Question

Two pellets, each with a charge of 1 microcoulomb (10-6 C), are located 3 cm (0.03 m) apart. What is the electric force between them? What would be the mass of an object that would experience this same force in the Earth's gravitational field?

Answer 1

Answer:

Therefore the electric force between them is 10 N

Mass of the object that would experience the same force is 1.02 kg.

Explanation:

Coulomb's Law:

The magnitude of electrostatic force of repulsion or attraction between two stationary electrical charged particle is directly proportional to the product of the charges and inversely proportional to the square of the distance between the charges.

$\therefore F=k \frac{q_1q_2}{r^2}$

$q_1$, $q_2$ are two charges.

r is the distance between the charges q₁ and q₂ .

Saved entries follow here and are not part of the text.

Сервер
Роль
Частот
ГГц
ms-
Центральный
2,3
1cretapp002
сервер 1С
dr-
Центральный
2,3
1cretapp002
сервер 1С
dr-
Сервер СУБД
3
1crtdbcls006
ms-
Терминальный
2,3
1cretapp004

k=$9\times 10^{9}$  N m²/C²

Here $q_1=q_2=10^{-6} \ C$ , r = 0.03 m.

$\therefore F=9\times 10^{9} .\frac{10^{-6}\times10^{-6}}{(0.03)^2}$ N

      =10 N

Therefore the electric force between them is 10 N

The formula for gravitation force:

F=mg

m= mass

g= 9.8 m/s²

F=10 N

$\therefore 10 = 9.8 \times m$

$\Rightarrow m=\frac{10}{9.8}$

       =1.02 kg

Mass of the object that would experience the same force is 1.02 kg.